Glyconanomaterials to probe influenza Hemagglutinins is published in Biomacromolecules
Pathogens invade their hosts by several mechanisms including binding to glycans (sugars) on our cell surface. This binding is a crucial stage in their infection cycle and understanding these processes and developing new diagnostics and treatments. In this work we used glycoyslated nanoparticles to investigate how carbohydrate-binding proteins on the surface of influenza (hemagglutinins) bind sialic acids. We used our gold nanoparticle platform to enable easy incorporation of the sialic acids at the ends of polymers immobilised onto the gold particles, ensuring they were colloidally stable but still capable of present the sialic acids. Using a range of assays we optimized their structure to maximise outputs. We then interrogated a panel of hemaglutinins from different influenza strains, including zoonotic (species-crossing) strains. Crucially, when influenza 'jumps species' (e.g. avian to human), the nature of the glycan it binds also changes, which we were able to rapidly map. These results showed that our nanoparticle platform is a suitable tool for interrogating viral surface proteins and for helping to understand zoonosis.
Latest work published in Materials Horizons exploits new polymeric nanomaterials to modulate ice growth.

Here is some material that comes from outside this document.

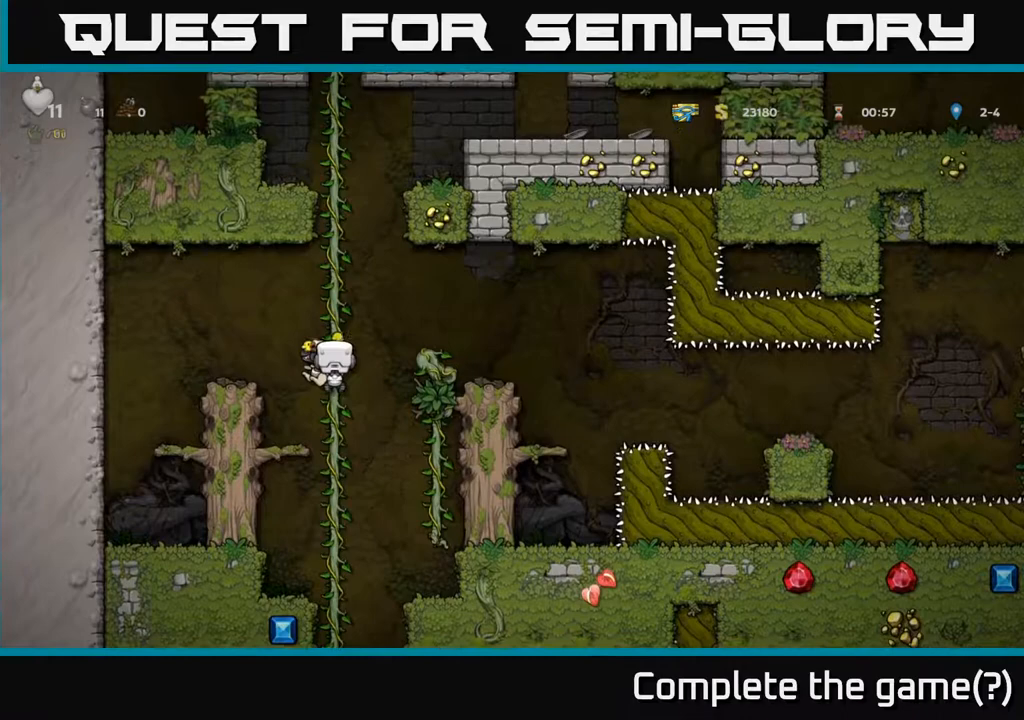
{"buttons": ["DPAD_UP"], "left_stick": "center", "right_stick": "center", "events": [[50, "A", "down"], [150, "A", "up"], [217, "DPAD_DOWN", "up"], [467, "DPAD_UP", "down"]]}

Polymerisation-induced self-assembly (PISA), a scalable and versatile method to obtain soft nano-objects is utilised for the first time to introduce ice recrystallisation inhibiting (IRI) polymer nanomaterials. Crucially we developed a method to ensure the particles are saline stable which is essential for IRI testing but current PISA formulations cannot tolerate any salt. Uniquely, we achieved this by tuning the core, enabling us to retain our IRI active corona (based on poly(vinyl alcohol)). The resulting particles showed remarkable activity, inhibiting all ice growth below 1 mg.mL-1. These results are significant as they show that Nature’s approach to hyperactivity, based upon aggregation/self-assembly, can be mimicked using polymer self-assembly.